Pour Thierry Bodin, coordinateur CGT chez Sanofi-Aventis : « cette annonce est scandaleuse et nous sommes dégoûtés de cette direction », puisque le groupe pharmaceutique a affiché avec 5,3Mds€ en 2010, les meilleurs profits du CAC 40.
Pour Roseline Labarrière, déléguée syndicale FO : « Sanofi-Aventis gagne de l’argent et tous les bénéfices sont faits par ces gens-là, ces personnes qui rencontrent les médecins et les informent. C’est un plan mortifère, car la moyenne d’âge est très élevée chez les visiteurs médicaux, 47-48 ans. Ils étaient encore près de 2 500 en octobre 2008. Ils ne sont plus aujourd’hui que 1 860, et après ces nouvelles suppressions de postes, ils devraient n’être plus qu’environ 1 300".
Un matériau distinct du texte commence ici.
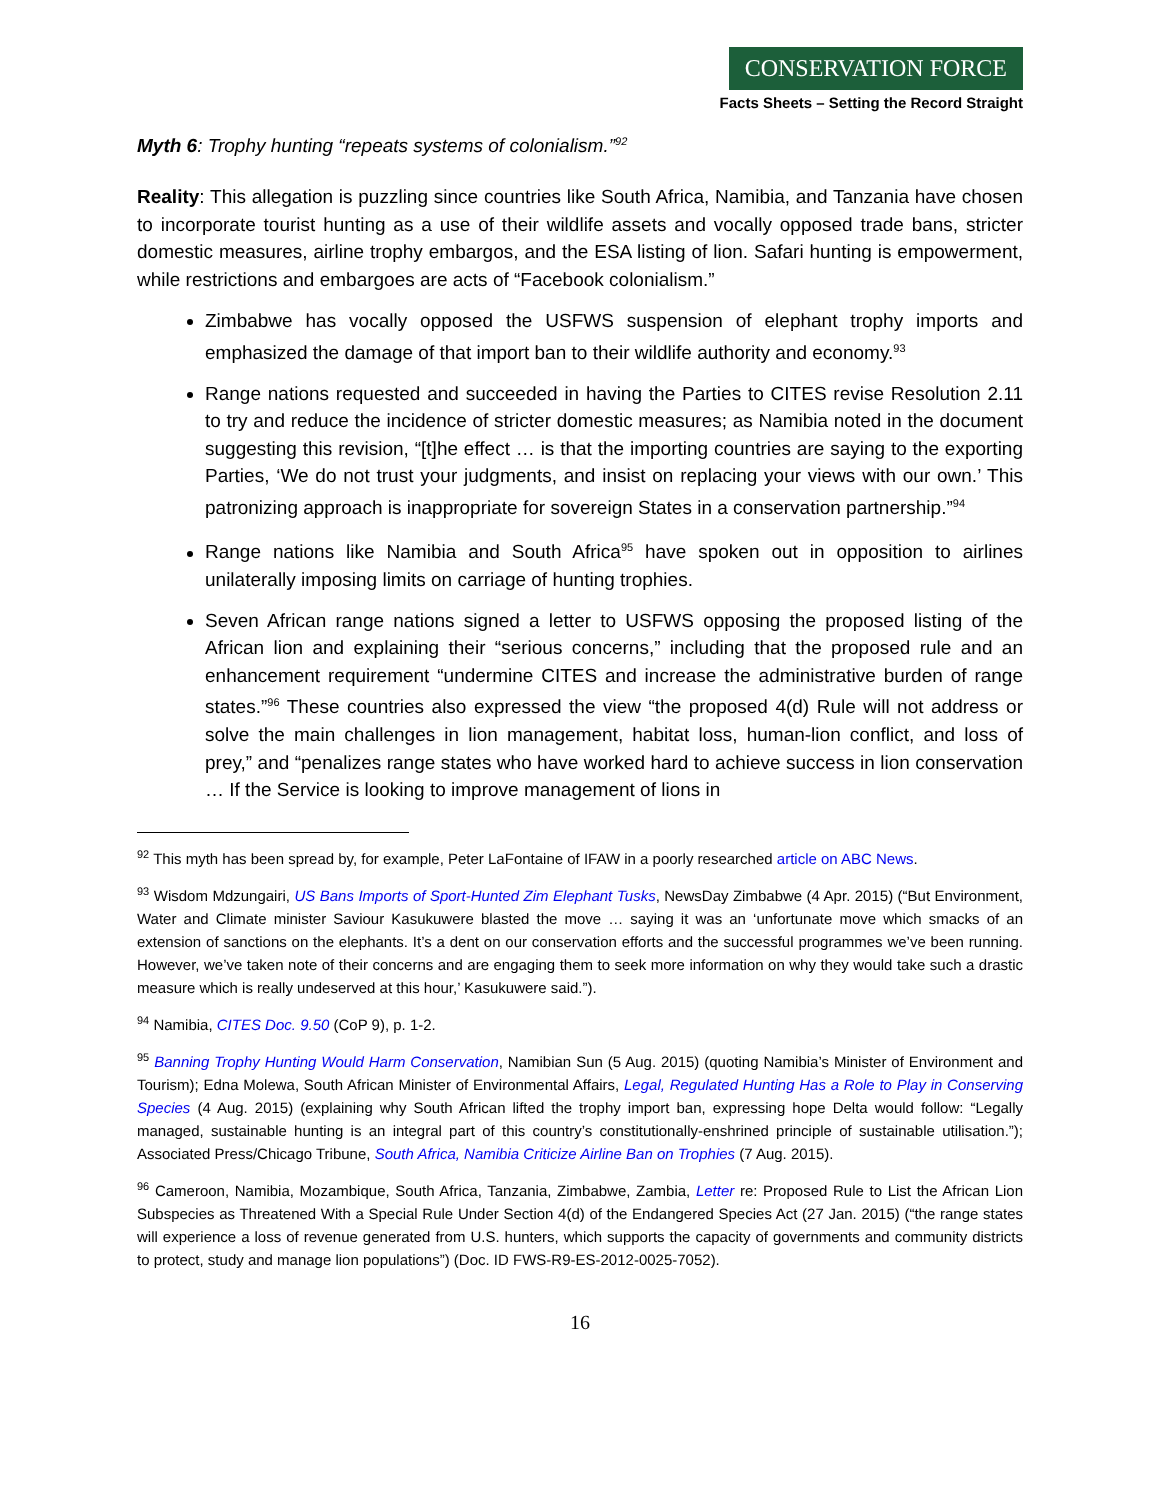CONSERVATION FORCE
Facts Sheets – Setting the Record Straight
Myth 6: Trophy hunting “repeats systems of colonialism.”<sup>92</sup>
Reality: This allegation is puzzling since countries like South Africa, Namibia, and Tanzania have chosen to incorporate tourist hunting as a use of their wildlife assets and vocally opposed trade bans, stricter domestic measures, airline trophy embargos, and the ESA listing of lion. Safari hunting is empowerment, while restrictions and embargoes are acts of “Facebook colonialism.”
Zimbabwe has vocally opposed the USFWS suspension of elephant trophy imports and emphasized the damage of that import ban to their wildlife authority and economy.<sup>93</sup>
Range nations requested and succeeded in having the Parties to CITES revise Resolution 2.11 to try and reduce the incidence of stricter domestic measures; as Namibia noted in the document suggesting this revision, “[t]he effect … is that the importing countries are saying to the exporting Parties, ‘We do not trust your judgments, and insist on replacing your views with our own.’ This patronizing approach is inappropriate for sovereign States in a conservation partnership.”<sup>94</sup>
Range nations like Namibia and South Africa<sup>95</sup> have spoken out in opposition to airlines unilaterally imposing limits on carriage of hunting trophies.
Seven African range nations signed a letter to USFWS opposing the proposed listing of the African lion and explaining their “serious concerns,” including that the proposed rule and an enhancement requirement “undermine CITES and increase the administrative burden of range states.”<sup>96</sup> These countries also expressed the view “the proposed 4(d) Rule will not address or solve the main challenges in lion management, habitat loss, human-lion conflict, and loss of prey,” and “penalizes range states who have worked hard to achieve success in lion conservation … If the Service is looking to improve management of lions in
<sup>92</sup> This myth has been spread by, for example, Peter LaFontaine of IFAW in a poorly researched article on ABC News.
<sup>93</sup> Wisdom Mdzungairi, US Bans Imports of Sport-Hunted Zim Elephant Tusks, NewsDay Zimbabwe (4 Apr. 2015) (“But Environment, Water and Climate minister Saviour Kasukuwere blasted the move … saying it was an ‘unfortunate move which smacks of an extension of sanctions on the elephants. It’s a dent on our conservation efforts and the successful programmes we’ve been running. However, we’ve taken note of their concerns and are engaging them to seek more information on why they would take such a drastic measure which is really undeserved at this hour,’ Kasukuwere said.”).
<sup>94</sup> Namibia, CITES Doc. 9.50 (CoP 9), p. 1-2.
<sup>95</sup> Banning Trophy Hunting Would Harm Conservation, Namibian Sun (5 Aug. 2015) (quoting Namibia’s Minister of Environment and Tourism); Edna Molewa, South African Minister of Environmental Affairs, Legal, Regulated Hunting Has a Role to Play in Conserving Species (4 Aug. 2015) (explaining why South African lifted the trophy import ban, expressing hope Delta would follow: “Legally managed, sustainable hunting is an integral part of this country’s constitutionally-enshrined principle of sustainable utilisation.”); Associated Press/Chicago Tribune, South Africa, Namibia Criticize Airline Ban on Trophies (7 Aug. 2015).
<sup>96</sup> Cameroon, Namibia, Mozambique, South Africa, Tanzania, Zimbabwe, Zambia, Letter re: Proposed Rule to List the African Lion Subspecies as Threatened With a Special Rule Under Section 4(d) of the Endangered Species Act (27 Jan. 2015) (“the range states will experience a loss of revenue generated from U.S. hunters, which supports the capacity of governments and community districts to protect, study and manage lion populations”) (Doc. ID FWS-R9-ES-2012-0025-7052).
16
Depuis l’arrivée au poste de DG du labo, de Chris Viehbacher (qui a empoché 7,1M€ en 2009), le groupe a engagé un vaste plan destiné à lui faire économiser 2Mds€ en 2013 par rapport à 2008. Ainsi Sanofi a-t-il engagé la réorganisation de sa chimie et de sa recherche en France, et annoncé aux Etats-Unis la suppression de 1 700 emplois.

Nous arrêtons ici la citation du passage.